To do:
Return each line of the records below verbatim, omitting the pictures.

[START OF Supplied records]

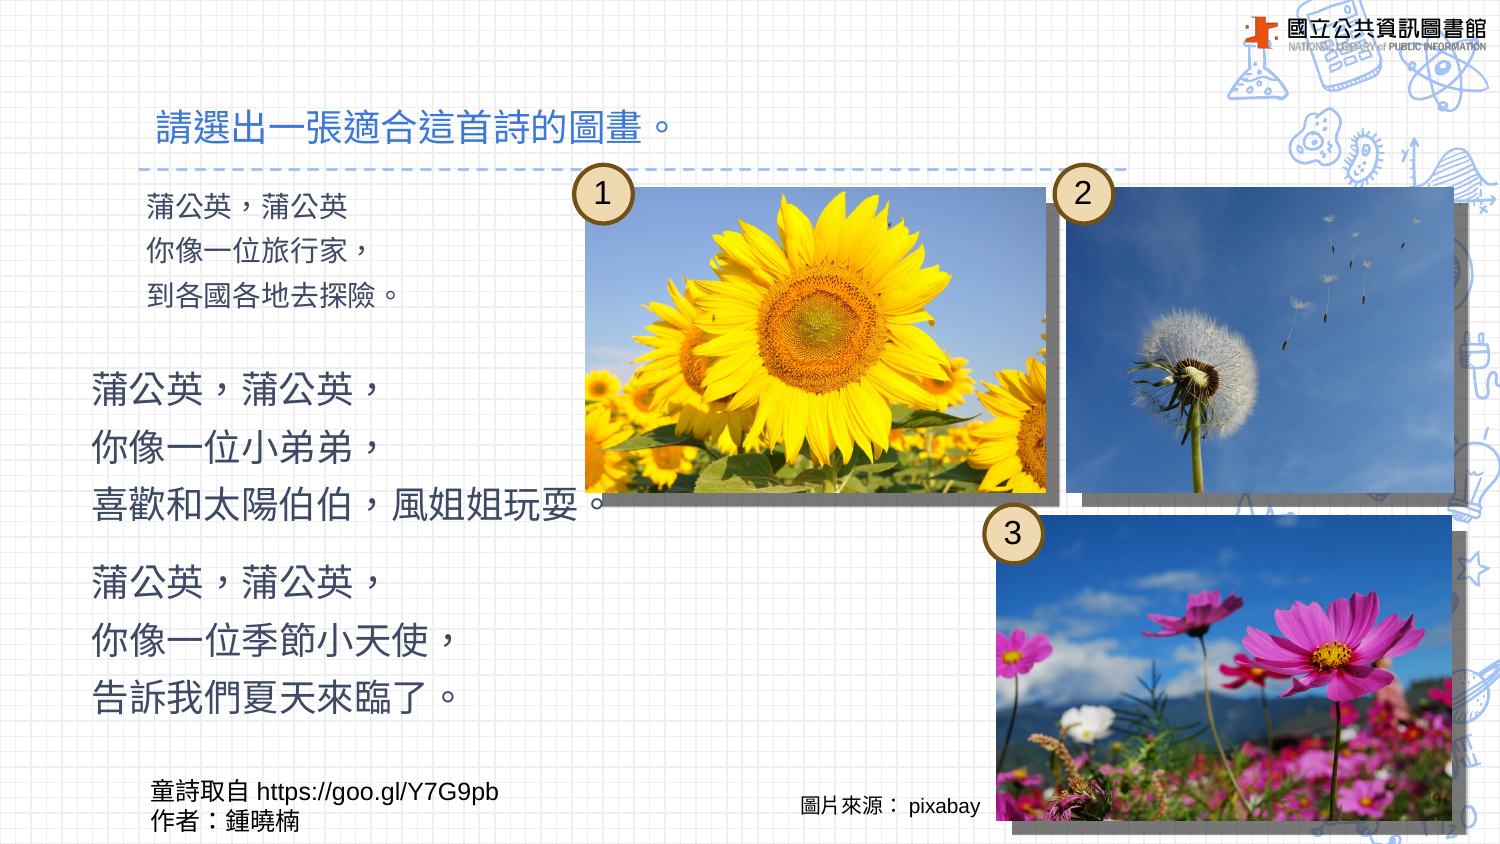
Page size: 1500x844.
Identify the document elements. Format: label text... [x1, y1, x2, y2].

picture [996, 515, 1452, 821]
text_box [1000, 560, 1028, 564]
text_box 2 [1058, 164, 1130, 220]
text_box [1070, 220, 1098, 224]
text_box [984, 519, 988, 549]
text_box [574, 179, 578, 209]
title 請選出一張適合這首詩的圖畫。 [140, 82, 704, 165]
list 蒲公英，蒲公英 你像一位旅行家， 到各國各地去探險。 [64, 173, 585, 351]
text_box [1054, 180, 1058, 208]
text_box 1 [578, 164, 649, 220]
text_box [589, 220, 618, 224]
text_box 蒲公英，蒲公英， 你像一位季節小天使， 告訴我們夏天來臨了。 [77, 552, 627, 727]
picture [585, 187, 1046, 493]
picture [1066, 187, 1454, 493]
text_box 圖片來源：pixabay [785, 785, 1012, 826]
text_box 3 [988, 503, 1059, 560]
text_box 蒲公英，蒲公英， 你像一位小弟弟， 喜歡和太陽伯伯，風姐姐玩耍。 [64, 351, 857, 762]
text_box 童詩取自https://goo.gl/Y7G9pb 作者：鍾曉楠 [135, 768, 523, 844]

[END OF Supplied records]

Written response:
Page size: 1500x844.
Identify the document elements. Format: label text... [x1, y1, x2, y2].

picture [996, 515, 1452, 821]
text_box [1000, 560, 1028, 564]
text_box 2 [1058, 164, 1130, 220]
text_box [1070, 220, 1098, 224]
text_box [984, 519, 988, 549]
text_box [574, 179, 578, 209]
title 請選出一張適合這首詩的圖畫。 [140, 82, 704, 165]
list 蒲公英，蒲公英 你像一位旅行家， 到各國各地去探險。 [64, 173, 585, 351]
text_box [1054, 180, 1058, 208]
text_box 1 [578, 164, 649, 220]
text_box [589, 220, 618, 224]
text_box 蒲公英，蒲公英， 你像一位季節小天使， 告訴我們夏天來臨了。 [77, 552, 627, 727]
picture [585, 187, 1046, 493]
picture [1066, 187, 1454, 493]
text_box 圖片來源：pixabay [785, 785, 1012, 826]
text_box 3 [988, 503, 1059, 560]
text_box 蒲公英，蒲公英， 你像一位小弟弟， 喜歡和太陽伯伯，風姐姐玩耍。 [64, 351, 857, 762]
text_box 童詩取自https://goo.gl/Y7G9pb 作者：鍾曉楠 [135, 768, 523, 844]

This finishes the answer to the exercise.